See all available task domains:

discogen get-domains

2. View Modules for Each Domain

See which modules are available for each domain:

discogen get-modules

3. Create a Default Task

Create task files for a specific domain:

discogen create-task --task-domain OnPolicyRL

This creates a training task with default configuration. The generated files will appear in the task_src/ directory. Note: the default task will not include any editable modules, so this will just show the domain's codebase structure.

Python API Reference

You can use DiscoGen programmatically from Python, to automatically sample or create algorithm discovery tasks as part of your program:

Creating Tasks

from discogen import create_task

# Create a training task
create_task(task_domain="OnPolicyRL", test=False)

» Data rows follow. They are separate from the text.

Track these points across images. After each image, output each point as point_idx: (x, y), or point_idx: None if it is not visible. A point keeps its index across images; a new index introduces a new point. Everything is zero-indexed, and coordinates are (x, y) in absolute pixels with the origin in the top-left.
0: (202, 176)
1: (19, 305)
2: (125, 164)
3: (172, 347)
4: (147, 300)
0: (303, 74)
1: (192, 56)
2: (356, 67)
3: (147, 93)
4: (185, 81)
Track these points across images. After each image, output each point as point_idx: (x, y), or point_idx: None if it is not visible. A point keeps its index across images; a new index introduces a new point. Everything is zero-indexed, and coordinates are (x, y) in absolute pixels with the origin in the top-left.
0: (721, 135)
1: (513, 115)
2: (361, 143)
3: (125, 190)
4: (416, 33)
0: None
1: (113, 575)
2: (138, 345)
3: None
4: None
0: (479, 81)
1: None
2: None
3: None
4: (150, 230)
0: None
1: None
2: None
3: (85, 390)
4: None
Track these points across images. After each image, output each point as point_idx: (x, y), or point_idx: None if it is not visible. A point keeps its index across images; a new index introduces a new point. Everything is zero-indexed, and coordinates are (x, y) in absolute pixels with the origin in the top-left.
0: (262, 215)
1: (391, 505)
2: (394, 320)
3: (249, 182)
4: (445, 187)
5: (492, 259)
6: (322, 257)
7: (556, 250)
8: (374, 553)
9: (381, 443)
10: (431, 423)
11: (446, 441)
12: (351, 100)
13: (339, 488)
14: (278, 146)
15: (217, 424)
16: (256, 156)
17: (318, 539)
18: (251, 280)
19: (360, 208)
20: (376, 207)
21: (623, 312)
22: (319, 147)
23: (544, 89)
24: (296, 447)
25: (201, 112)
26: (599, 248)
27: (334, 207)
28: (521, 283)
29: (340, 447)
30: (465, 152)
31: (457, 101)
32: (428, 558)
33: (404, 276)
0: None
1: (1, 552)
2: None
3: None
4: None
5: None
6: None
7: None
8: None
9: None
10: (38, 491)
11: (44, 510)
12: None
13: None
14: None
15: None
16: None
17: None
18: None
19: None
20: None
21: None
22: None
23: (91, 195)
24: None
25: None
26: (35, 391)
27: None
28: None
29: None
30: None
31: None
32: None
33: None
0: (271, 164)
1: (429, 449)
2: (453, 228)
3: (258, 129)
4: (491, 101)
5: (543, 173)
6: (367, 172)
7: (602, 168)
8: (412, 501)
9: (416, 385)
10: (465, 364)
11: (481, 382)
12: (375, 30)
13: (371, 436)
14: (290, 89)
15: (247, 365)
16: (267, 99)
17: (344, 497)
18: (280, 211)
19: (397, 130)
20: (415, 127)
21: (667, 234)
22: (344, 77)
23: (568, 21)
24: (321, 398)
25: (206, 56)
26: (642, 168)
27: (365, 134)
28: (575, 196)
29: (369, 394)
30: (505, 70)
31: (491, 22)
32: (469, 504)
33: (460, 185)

# Create a test task with custom config
create_task(
    task_domain="LanguageModelling",
    test=True,
    config_path="my_config.yaml"
)

# Create a task starting from baseline implementations
create_task(
    task_domain="OnPolicyRL",
    test=False,
    use_base=True
)

Sampling Random Tasks

To benefit from procedural generation, a typical system would involve sampling random tasks and optimising the algorithm discovery agent for each one; for example, in the DiscoGen paper, we optimise the prompt of an algorithm discovery agent over a large number of randomly sampled DiscoGen tasks.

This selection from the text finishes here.